# [Consigne]
D'après le texte sur les ventilateurs, répondez aux questions suivantes :
1. Quelles deux institutions américaines ont déconseillé l'utilisation des ventilateurs dans des pièces fermées ?
2. À partir de quelle température corporelle une hyperthermie devient-elle potentiellement mortelle ?
3. En quelle année un Coréen de 59 ans a-t-il été retrouvé mort dans sa chambre fermée ?

# [Texte fourni]
+===+
Reste qu'à la suite des canicules des années 1980 et 1990, l’Environmental Protection Agency (EPA) et le Center for Disease Control (CDC), deux institutions américaines respectables, ont déconseillé l'utilisation des ventilateurs dans des pièces fermées dans certains cas, évoquant l’effet de convection comme facteur mineur de déshydratation. En clair : utiliser un ventilateur dans une pièce fermée par 32 degrés ou plus peut accélérer l’évaporation de la sueur et déclencher une hyperthermie, un phénomène au cours duquel la chaleur du corps dépasse ses 37,5°C normaux. Reste qu'une hyperthermie devient potentiellement mortelle à partir de 41,5°C. Ça fait beaucoup pour un pauvre ventilateur.

Tout cela ne change rien pour le Pays du matin calme. Depuis 1927 et la parution d’un article intitulé « Étranges conséquences des ventilateurs électriques », la croyance tient bon chez les sud-coréens. Elle a même été ravivée en 2011 lorsqu’un Coréen de 59 ans a été retrouvé mort dans sa chambre fermée, un ventilateur pointé vers sa tête. Reste à savoir comment une telle légende a pu croître si profondément dans ce seul pays. D’aucuns spéculent que dans les années 1970, le gouvernement coréen aurait propagé la légende pour que ses citoyens utilisent moins d’électricité. Un peu léger pour instaurer une psychose nationale pendant 75 ans, quand même.
+===+
# [Entrées de données enregistrées]
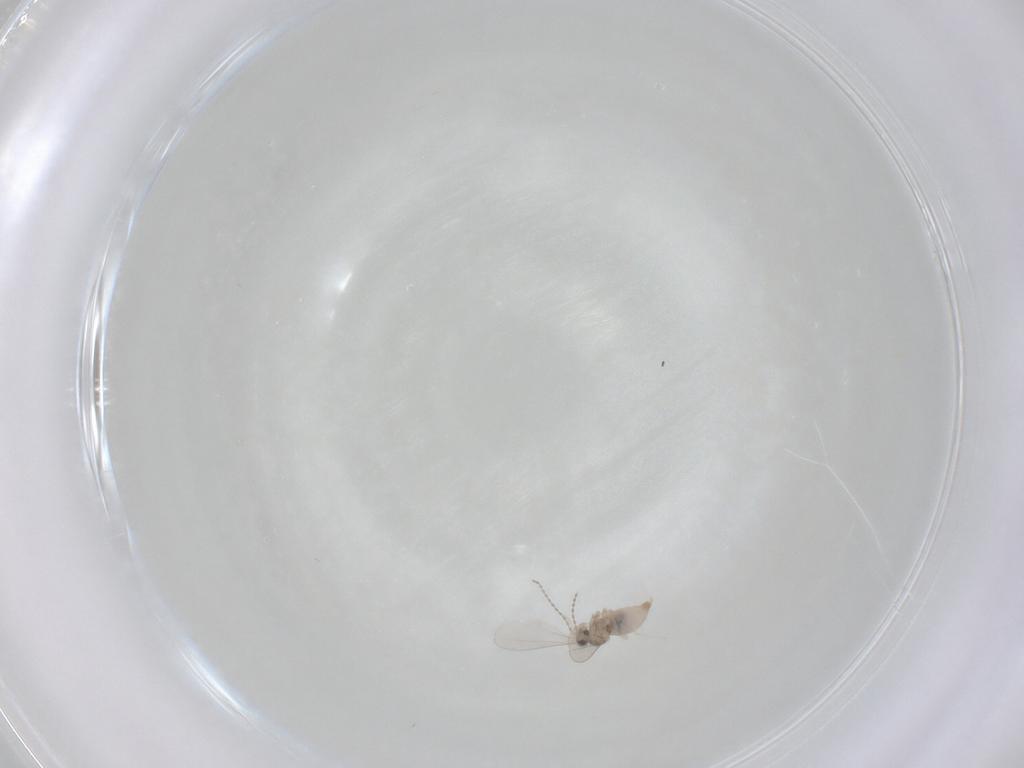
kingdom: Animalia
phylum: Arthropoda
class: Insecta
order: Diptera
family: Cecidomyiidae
+===+
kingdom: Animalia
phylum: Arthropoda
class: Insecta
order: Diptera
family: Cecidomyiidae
+===+
# [Réponse]
1. L'Environmental Protection Agency (EPA) et le Center for Disease Control (CDC).
2. À partir de 41,5°C.
3. En 2011.